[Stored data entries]
* * * * * * *
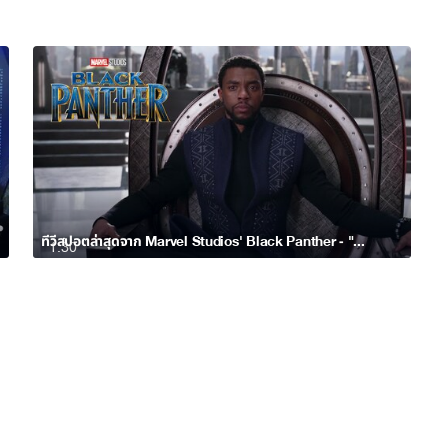
ทีวีสปอตล่าสุดจาก Marvel Studios' Black Panther - "Rise"
1:30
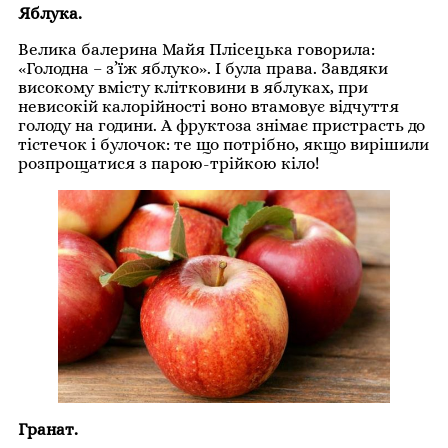
Яблука.
Велика балерина Майя Плісецька говорила:
«Голодна – з’їж яблуко». І була права. Завдяки
високому вмісту клітковини в яблуках, при
невисокій калорійності воно втамовує відчуття
голоду на години. А фруктоза знімає пристрасть до
тістечок і булочок: те що потрібно, якщо вирішили
розпрощатися з парою-трійкою кіло!
Гранат.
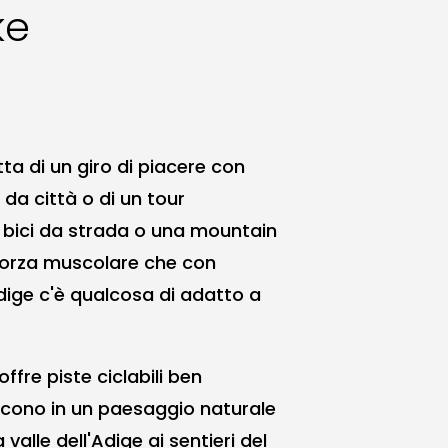
ke
ta di un giro di piacere con
 da città o di un tour
bici da strada o una mountain
 forza muscolare che con
Adige c'è qualcosa di adatto a
ffre piste ciclabili ben
cono in un paesaggio naturale
 valle dell'Adige ai sentieri del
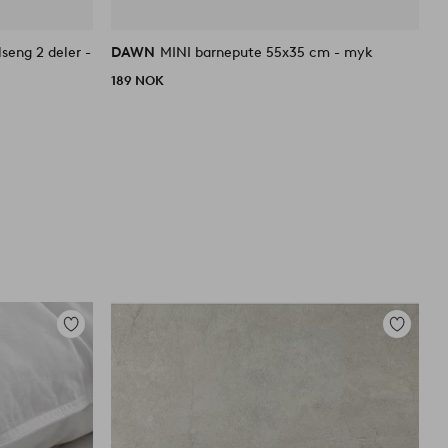
seng 2 deler -
DAWN
MINI barnepute 55x35 cm - myk
c
189 NOK
4
Legg
Legg
til
til
favoritter
favoritter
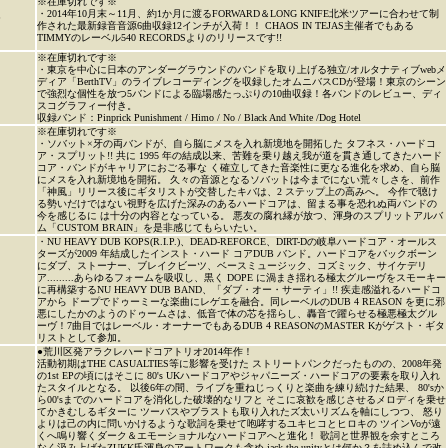
※在庫切れです※
・2014年10月末～11月、約1か月に渡るFORWARD＆LONG KNIFE北米ツアーに合わせて制
P
作された最新録音音源6曲収録12インチが入荷！！ CHAOS IN TEJAS主催者でもある
TIMMYのレーベル540 RECORDSよりのリリースです!!
※在庫切れです※
・東京を中心に日本のアンダーグラウンドのバンドを取り上げる独立/オルタナティブwebメ
ディア「BerthTV」のライブレコーディングを収録したオムニバスCDが登場！東京のシーン
で強烈な個性を放つ5バンドによる臨場感たっぷりの10曲収録！各バンドのレビュー、ディ
スコグラフィー付き。
収録バンド：Pinprick Punishment / Himo / No / Black And White /Dog Hotel
※在庫切れです※
・ソバット×牙の両バンドが、自ら脳にメスを入れ新境地を開拓した タフネス・ハードコ
ア・スプリット!! 共に 1995 年の結成以来、苦難を乗り越え我が道を貫き通してきたハード
コア・バンドがキャリアにおごる事な く確立してきた音楽性に更なる進化を求め、自ら脳
にメスを入れ新境地を開拓。 久々の音源となるソバットは今までにない荒々しさを、前作
「神風」リリース後にギタリストが交替したキバは、2 ステップ上の高みへ。 今作で聴け
る勢いだけではない視野を広げた深みのあるハードコアは、留まる事を恐れぬ両バンドの
今を感じるに は十分の内容となっている。 悪友の腐れ縁が放つ、渾身のスプリットアルバ
ム「CUSTOM BRAIN」を是非感じてもらいたい。
・NU HEAVY DUB KOPS(R.I.P.)、DEAD-REFORCE、DIRT-Dの岐阜ハードコア・オールス
ターズが2009 年結成したインスト・ハード コアDUB バンド。ハードコアをバックボーン
にダブ、ストーナー、ブレイクビーツ、ベースミュージック、コズミック、サイケデリ
ア.........あらゆるフォームを吸収し、黒く DOPE に渦まき揺れる極太グルーヴをスモーキー
に再構築するNU HEAVY DUB BAND、「ダブ・オー・サーティ」!! 疾走感溢れるハードコ
アから ドープでドゥーミーな楽曲にレゲエを融合。同レーベルのDUB 4 REASON を更に邪
悪にしたかのようのドゥームさは、低音で体の芯を揺らし、轟音で躍らせる極悪極太グル
ーヴ！7曲目ではレーベル・オーナーでもあるDUB 4 REASONのMASTER Kがゲスト・ギタ
リストとして参加。
●荒川区発アラクレハードコアトリオ2014年作！
活動初期はTHE CASUALTIES等に影響を受けた ストリートパンクだったものの、2008年発
の1st EPの頃にはそこに 80's UKハードコアやジャパニーズ・ハードコアの要素を取り入れ
たスタイルとなる。 以後6年の間、ライブを重ねじっくりと楽曲を練り続けた結果、 80'sか
ら00'sまでのハードコアを消化した破壊的なリフと そこに哀歓を感じさせるメロディを乗せ
てかきむしるギターに ツーバスやブラストも取り入れたズ太いリズムを軸にしつつ、 怒り
よりは己の内に問いかけるような歌詞を乗せて咆哮するユキヒコとヒロキの ツインVoが遠
くへ鳴り響くダーク＆エモーショナルなハードコアへと進化！ 歌詞と世界観を余すところ
なく汲み上げたZUKK氏渾身のアートワークも含め jack the unityとは何か？を詰め込んで改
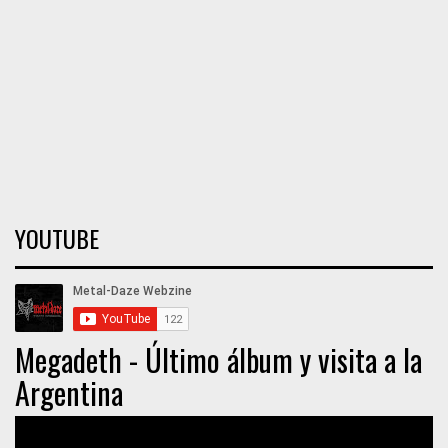
YOUTUBE
Megadeth - Último álbum y visita a la
Argentina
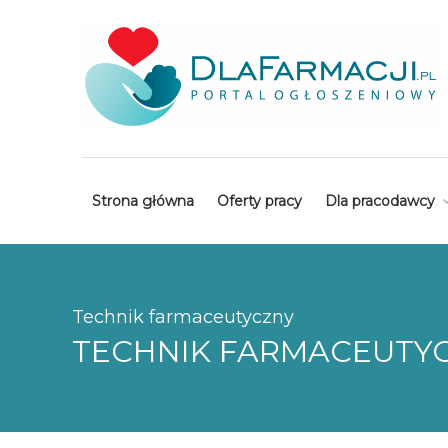
Strona główna
Oferty pracy
Dla pracodawcy
Technik farmaceutyczny
TECHNIK FARMACEUTYCZ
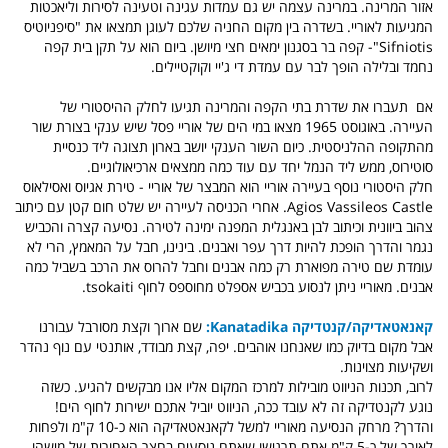
אזור המרינה. במרינה עצמה יש גם עמדות עגינה וטעינה לסירות וליאכטות
המגיעות לאוריי. בשדרה בין מקום החניה שלכם לעוגן תמצאו את "סיפניוטיס
Sifniotis"- קפה בר בסגנון ימאים חצי מיושן. ביום הוא על תקן בית קפה
נחמד ובלילה הופך לבר עם עמדת די ג'יי וקוקטיילים.
אם תעברו את שדרת בתי הקפה והמרינה תגיעו לחלק ההיסטורי של
העיירה. באוגוסט 1965 מצאו במי הים של אוריי פסל שיש ענקי בצורת שור
מהתקופה ההלניסטית. כיום השור הענקי יושב בארון תצוגה ליד כנסיית
סוטירוס, ממש ליד הנמל יחד עם עוד כמה ממצאים ארכיאולוגיים.
חלק היסטורי נוסף בעיירה אוריי הוא המבצר של אוריי - טירת אגיוס ואסילאוס
Agios Vassileos Castle. אחרי הכניסה לעיירה יש שלט חום קטן עם כיתוב
צהוב ביוונית וכיתוב לבן באנגלית המפנה ימינה לטירה. נסיעה קצרה והכביש
נגמר והדרך הופכת להיות דרך עפר ואבנים. בינינו, חבל על המאמץ, הרי לא
עומדת שם טירה מפוארת רק כמה אבנים וחבל להרוס את הרכב בשביל כמה
אבנים. מאוריי ניתן לנסוע בכביש אספלט מחוספס לחוף tsokaiti.
קאנאטאדיקה/קנטדיקה Kanatadika:
שם ארוך וקצת מסורבל עבורנו
אבל מקום בדיוק כמו שאנחנו אוהבים. יפה, קצת מבודד, אותנטי עם נוף נהדר
ושקיעות מצוינות.
לרוב, תכנות הניווט מובילות למרכז המקום אליו אנו מבקשים להגיע. כשזה
נוגע לקנטדיקה זה לא עובד ככה, הניווט יוביל אתכם ישירות לחוף הים!
והדרך? מרחק הנסיעה מאוריי למשל לקאנאטאדיקה הוא כ-10 ק"מ ולפחות
לאורך של כ-5 ק"מ אתם תרגישו שאתם נוסעים בחצר האחורית של מישהו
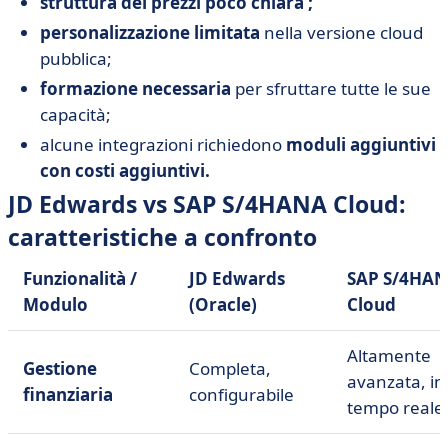
struttura dei prezzi poco chiara ;
personalizzazione limitata
nella versione cloud
pubblica;
formazione necessaria
per sfruttare tutte le sue
capacità;
alcune integrazioni richiedono
moduli aggiuntivi
con costi aggiuntivi.
JD Edwards vs SAP S/4HANA Cloud:
caratteristiche a confronto
Funzionalità /
JD Edwards
SAP S/4HA
Modulo
(Oracle)
Cloud
Altamente
Gestione
Completa,
avanzata, in
finanziaria
configurabile
tempo reale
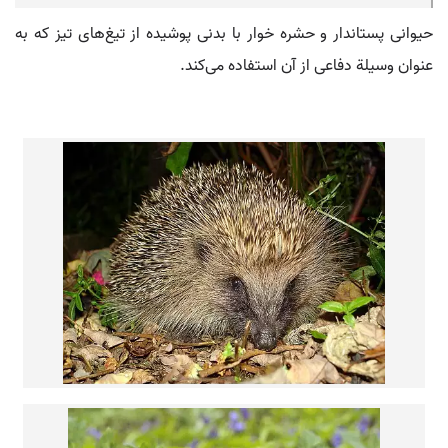
حیوانی پستاندار و حشره خوار با بدنی پوشیده از تیغ‌های تیز که به
عنوان وسیلة دفاعی از آن استفاده می‌کند.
* * * * * * *
REQUEST>
Leaving the pictures behind, return every line above exactly.

ANSWER>
ทีวีสปอตล่าสุดจาก Marvel Studios' Black Panther - "Rise"
1:30
Яблука.
Велика балерина Майя Плісецька говорила:
«Голодна – з’їж яблуко». І була права. Завдяки
високому вмісту клітковини в яблуках, при
невисокій калорійності воно втамовує відчуття
голоду на години. А фруктоза знімає пристрасть до
тістечок і булочок: те що потрібно, якщо вирішили
розпрощатися з парою-трійкою кіло!
Гранат.
ke
ta di un giro di piacere con
 da città o di un tour
bici da strada o una mountain
 forza muscolare che con
Adige c'è qualcosa di adatto a
ffre piste ciclabili ben
cono in un paesaggio naturale
 valle dell'Adige ai sentieri del
seng 2 deler -
DAWN
MINI barnepute 55x35 cm - myk
c
189 NOK
4
Legg
Legg
til
til
favoritter
favoritter
※在庫切れです※
・2014年10月末～11月、約1か月に渡るFORWARD＆LONG KNIFE北米ツアーに合わせて制
P
作された最新録音音源6曲収録12インチが入荷！！ CHAOS IN TEJAS主催者でもある
TIMMYのレーベル540 RECORDSよりのリリースです!!
※在庫切れです※
・東京を中心に日本のアンダーグラウンドのバンドを取り上げる独立/オルタナティブwebメ
ディア「BerthTV」のライブレコーディングを収録したオムニバスCDが登場！東京のシーン
で強烈な個性を放つ5バンドによる臨場感たっぷりの10曲収録！各バンドのレビュー、ディ
スコグラフィー付き。
収録バンド：Pinprick Punishment / Himo / No / Black And White /Dog Hotel
※在庫切れです※
・ソバット×牙の両バンドが、自ら脳にメスを入れ新境地を開拓した タフネス・ハードコ
ア・スプリット!! 共に 1995 年の結成以来、苦難を乗り越え我が道を貫き通してきたハード
コア・バンドがキャリアにおごる事な く確立してきた音楽性に更なる進化を求め、自ら脳
にメスを入れ新境地を開拓。 久々の音源となるソバットは今までにない荒々しさを、前作
「神風」リリース後にギタリストが交替したキバは、2 ステップ上の高みへ。 今作で聴け
る勢いだけではない視野を広げた深みのあるハードコアは、留まる事を恐れぬ両バンドの
今を感じるに は十分の内容となっている。 悪友の腐れ縁が放つ、渾身のスプリットアルバ
ム「CUSTOM BRAIN」を是非感じてもらいたい。
・NU HEAVY DUB KOPS(R.I.P.)、DEAD-REFORCE、DIRT-Dの岐阜ハードコア・オールス
ターズが2009 年結成したインスト・ハード コアDUB バンド。ハードコアをバックボーン
にダブ、ストーナー、ブレイクビーツ、ベースミュージック、コズミック、サイケデリ
ア.........あらゆるフォームを吸収し、黒く DOPE に渦まき揺れる極太グルーヴをスモーキー
に再構築するNU HEAVY DUB BAND、「ダブ・オー・サーティ」!! 疾走感溢れるハードコ
アから ドープでドゥーミーな楽曲にレゲエを融合。同レーベルのDUB 4 REASON を更に邪
悪にしたかのようのドゥームさは、低音で体の芯を揺らし、轟音で躍らせる極悪極太グル
ーヴ！7曲目ではレーベル・オーナーでもあるDUB 4 REASONのMASTER Kがゲスト・ギタ
リストとして参加。
●荒川区発アラクレハードコアトリオ2014年作！
活動初期はTHE CASUALTIES等に影響を受けた ストリートパンクだったものの、2008年発
の1st EPの頃にはそこに 80's UKハードコアやジャパニーズ・ハードコアの要素を取り入れ
たスタイルとなる。 以後6年の間、ライブを重ねじっくりと楽曲を練り続けた結果、 80'sか
ら00'sまでのハードコアを消化した破壊的なリフと そこに哀歓を感じさせるメロディを乗せ
てかきむしるギターに ツーバスやブラストも取り入れたズ太いリズムを軸にしつつ、 怒り
よりは己の内に問いかけるような歌詞を乗せて咆哮するユキヒコとヒロキの ツインVoが遠
くへ鳴り響くダーク＆エモーショナルなハードコアへと進化！ 歌詞と世界観を余すところ
なく汲み上げたZUKK氏渾身のアートワークも含め jack the unityとは何か？を詰め込んで改
YOUTUBE
Megadeth - Último álbum y visita a la
Argentina
Strona główna
Oferty pracy
Dla pracodawcy
Technik farmaceutyczny
TECHNIK FARMACEUTYCZ
אזור המרינה. במרינה עצמה יש גם עמדות עגינה וטעינה לסירות וליאכטות
המגיעות לאוריי. בשדרה בין מקום החניה שלכם לעוגן תמצאו את "סיפניוטיס
Sifniotis"- קפה בר בסגנון ימאים חצי מיושן. ביום הוא על תקן בית קפה
נחמד ובלילה הופך לבר עם עמדת די ג'יי וקוקטיילים.
אם תעברו את שדרת בתי הקפה והמרינה תגיעו לחלק ההיסטורי של
העיירה. באוגוסט 1965 מצאו במי הים של אוריי פסל שיש ענקי בצורת שור
מהתקופה ההלניסטית. כיום השור הענקי יושב בארון תצוגה ליד כנסיית
סוטירוס, ממש ליד הנמל יחד עם עוד כמה ממצאים ארכיאולוגיים.
חלק היסטורי נוסף בעיירה אוריי הוא המבצר של אוריי - טירת אגיוס ואסילאוס
Agios Vassileos Castle. אחרי הכניסה לעיירה יש שלט חום קטן עם כיתוב
צהוב ביוונית וכיתוב לבן באנגלית המפנה ימינה לטירה. נסיעה קצרה והכביש
נגמר והדרך הופכת להיות דרך עפר ואבנים. בינינו, חבל על המאמץ, הרי לא
עומדת שם טירה מפוארת רק כמה אבנים וחבל להרוס את הרכב בשביל כמה
אבנים. מאוריי ניתן לנסוע בכביש אספלט מחוספס לחוף tsokaiti.
קאנאטאדיקה/קנטדיקה Kanatadika:
שם ארוך וקצת מסורבל עבורנו
אבל מקום בדיוק כמו שאנחנו אוהבים. יפה, קצת מבודד, אותנטי עם נוף נהדר
ושקיעות מצוינות.
לרוב, תכנות הניווט מובילות למרכז המקום אליו אנו מבקשים להגיע. כשזה
נוגע לקנטדיקה זה לא עובד ככה, הניווט יוביל אתכם ישירות לחוף הים!
והדרך? מרחק הנסיעה מאוריי למשל לקאנאטאדיקה הוא כ-10 ק"מ ולפחות
לאורך של כ-5 ק"מ אתם תרגישו שאתם נוסעים בחצר האחורית של מישהו
struttura dei prezzi poco chiara ;
personalizzazione limitata
nella versione cloud
pubblica;
formazione necessaria
per sfruttare tutte le sue
capacità;
alcune integrazioni richiedono
moduli aggiuntivi
con costi aggiuntivi.
JD Edwards vs SAP S/4HANA Cloud:
caratteristiche a confronto
Funzionalità /
JD Edwards
SAP S/4HA
Modulo
(Oracle)
Cloud
Altamente
Gestione
Completa,
avanzata, in
finanziaria
configurabile
tempo reale
حیوانی پستاندار و حشره خوار با بدنی پوشیده از تیغ‌های تیز که به
عنوان وسیلة دفاعی از آن استفاده می‌کند.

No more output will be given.